• Recorded information
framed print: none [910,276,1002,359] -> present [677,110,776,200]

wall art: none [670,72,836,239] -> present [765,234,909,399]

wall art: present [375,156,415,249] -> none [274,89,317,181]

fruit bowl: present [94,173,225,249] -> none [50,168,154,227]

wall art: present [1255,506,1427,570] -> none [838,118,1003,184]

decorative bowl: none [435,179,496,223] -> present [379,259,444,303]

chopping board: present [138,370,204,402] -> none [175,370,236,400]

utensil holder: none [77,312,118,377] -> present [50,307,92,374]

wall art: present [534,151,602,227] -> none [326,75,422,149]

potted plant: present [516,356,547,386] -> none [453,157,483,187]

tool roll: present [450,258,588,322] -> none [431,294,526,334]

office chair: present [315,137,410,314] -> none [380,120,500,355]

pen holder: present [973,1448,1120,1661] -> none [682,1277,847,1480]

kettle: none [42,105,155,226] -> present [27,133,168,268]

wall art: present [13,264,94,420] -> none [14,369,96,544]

• Task instructions
Return each line exactly, beginning at the start of the material above and ending at the line that includes "fruit bowl: present", with both of those kept.

• Exercise output
framed print: none [910,276,1002,359] -> present [677,110,776,200]

wall art: none [670,72,836,239] -> present [765,234,909,399]

wall art: present [375,156,415,249] -> none [274,89,317,181]

fruit bowl: present [94,173,225,249] -> none [50,168,154,227]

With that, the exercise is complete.